I’m not impressed with the bonus categories. For purchases that earn 2 points per dollar, well, many other cards offer double points on groceries (Amex Premier Rewards Gold = 2), flights (Sapphire Preferred = 2.17 and Amex PRG = 3), or gas (Ink Bold/Plus = 2). These are good cards that I already recommend you carry with you and are even worth the ongoing annual fees in my opinion. The only bonus category that really matters for the FlexPerks Travel Rewards card is charitable contributions.
Why have I completely ignored the 1 point per dollar on general purchases? Look at it from the perspective of return on each dollar spent. You’ll get between 1.34% and 2% back on every dollar when you redeem your points for travel through US Bank’s rewards program. You can do better with a much simpler card — the oft mentioned Barclaycard Arrival World MasterCard. Barclay’s Arrival card earns 2 points on every purchase. Each point is worth 1 cent for every ticket. And you get 10% of those points back after you redeem them, so it’s really like getting 2.2% in rewards.

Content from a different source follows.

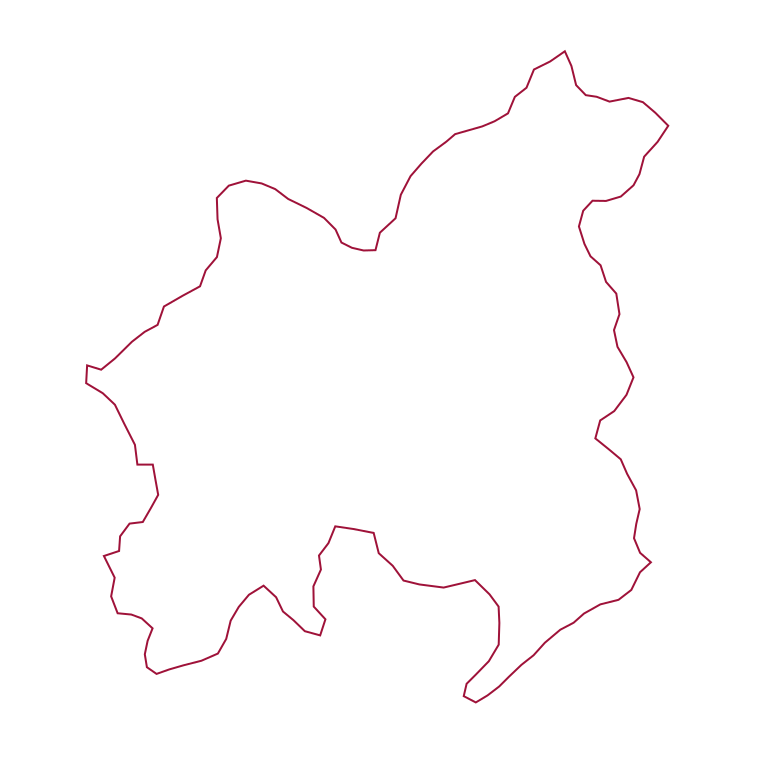 the district of Coronel Xavier Chaves, Minas Gerais, Brazil, rotated 357°
{"feature_id": "56859067B25773134342580", "entity_name": "Coronel Xavier Chaves", "entity_type": "district", "adm_level": 2, "iso_a3": "BRA", "parent_name": "Brazil", "parent_adm1": "Minas Gerais", "projection": "natural_earth1", "projection_center": [-44.197, -21.023], "detail": "fine", "context": "isolated", "style": "outline", "palette": "rose", "viewbox_px": 768, "rotation_deg": 357, "n_neighbors": 0, "source": "geoboundaries", "source_scale": "gbopen_adm2", "svg_char_len": 2101}
<svg xmlns="http://www.w3.org/2000/svg" viewBox="0 0 768 768"><g transform="rotate(357 384 384)"><path d="M633.5,390.4L627.4,374.9L619.1,359.1L616.5,342.2L622.8,326.6L620.7,305.9L611.1,293.7L606.5,276.8L596.9,267.3L591.5,254.6L586.9,236.9L592.0,221.4L601.8,211.9L615.3,212.8L630.3,209.2L643.6,198.6L650.1,187.8L655.7,170.6L669.9,156.5L681.4,141.0L669.2,127.4L657.3,116.1L643.1,111.1L624.0,113.8L611.4,108.3L600.6,106.1L591.5,95.6L587.8,76.2L582.0,61.2L566.8,70.6L550.2,77.8L541.8,95.6L529.7,104.1L522.0,120.2L508.2,127.4L495.6,131.9L481.2,135.2L468.1,138.2L459.0,145.2L445.2,154.3L432.9,165.9L421.4,177.8L410.7,195.9L404.2,219.1L387.8,232.7L382.5,249.9L370.6,249.6L359.1,246.3L348.9,240.5L343.7,227.2L332.8,215.0L316.0,204.2L298.0,194.2L285.6,183.7L272.3,177.3L256.7,173.7L239.4,177.8L226.8,189.5L226.4,210.8L228.7,229.9L223.8,248.5L211.9,261.2L205.4,276.8L187.4,285.4L168.3,295.1L161.0,313.1L147.7,319.4L134.5,328.6L116.7,344.4L102.3,354.9L88.5,349.9L86.6,367.6L102.7,378.5L114.2,390.6L122.6,410.3L132.1,431.7L133.5,451.6L148.9,452.4L150.8,468.0L152.7,482.9L144.7,495.7L135.9,509.2L122.6,510.1L112.5,522.3L110.7,536.9L95.3,541.1L104.9,563.3L100.4,581.8L106.0,599.0L119.6,601.0L129.8,605.4L140.1,615.9L134.5,628.1L131.0,641.4L132.4,654.4L141.7,661.6L154.6,657.8L169.2,654.4L187.2,650.8L204.0,644.5L213.1,630.3L218.5,612.3L227.3,599.0L238.1,587.4L253.2,579.1L265.1,591.3L271.2,605.9L281.2,615.1L292.0,626.7L307.1,631.7L313.2,615.9L302.2,602.6L302.9,582.4L311.3,566.0L310.1,551.9L320.2,540.0L327.9,523.6L345.8,527.2L365.9,532.2L369.9,552.7L383.2,566.0L393.2,581.3L408.8,586.0L432.9,590.4L449.4,587.4L464.6,584.6L478.4,599.6L486.8,612.3L486.7,628.7L484.9,650.3L474.2,666.3L460.4,679.1L450.8,687.7L447.3,699.9L459.0,706.8L471.1,700.4L483.2,692.1L493.3,683.0L506.6,671.6L519.2,662.7L531.1,650.8L547.2,638.6L560.9,632.3L571.7,623.7L588.5,615.4L606.9,611.8L620.2,602.6L629.8,585.4L641.2,576.0L630.9,566.0L625.6,551.1L628.6,536.9L632.8,522.3L630.2,503.4L622.1,486.5L616.5,471.6L604.8,460.7L592.2,449.4L598.0,431.7L612.5,423.1L625.6,407.5L633.5,390.4Z" fill="none" stroke="#9f1239" stroke-width="2"/></g></svg>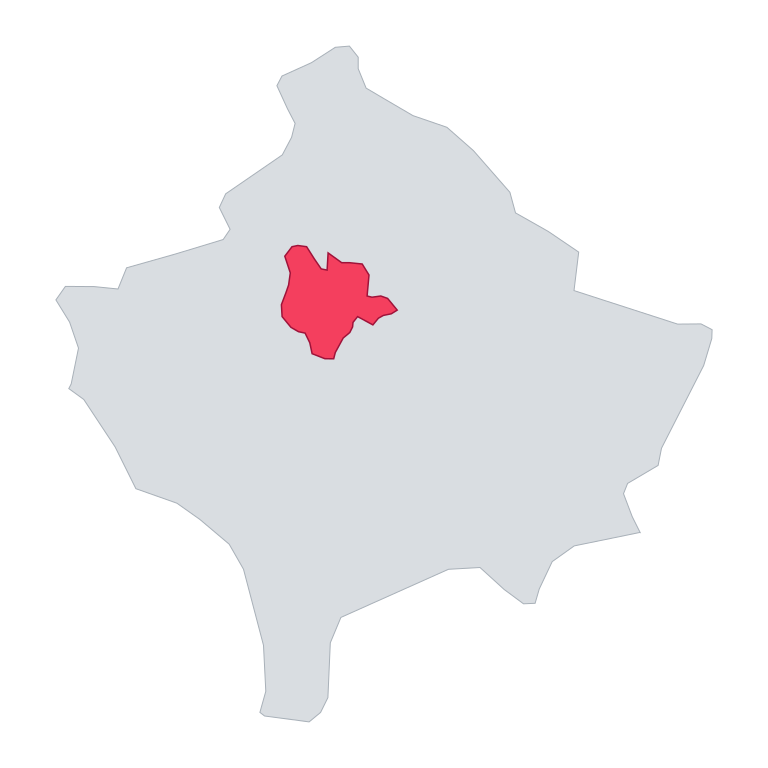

Which would you rather have: 2.2% on every purchase or a range of 1.34-2% with a few awkward category bonuses? I’d pick the former, and that’s why I recommend the Barclaycard Arrival to most travelers who want to use their points to book any ticket without worrying about award availability. Just book it like you normally do through an airline or travel agency and call Barclays to request a statement credit.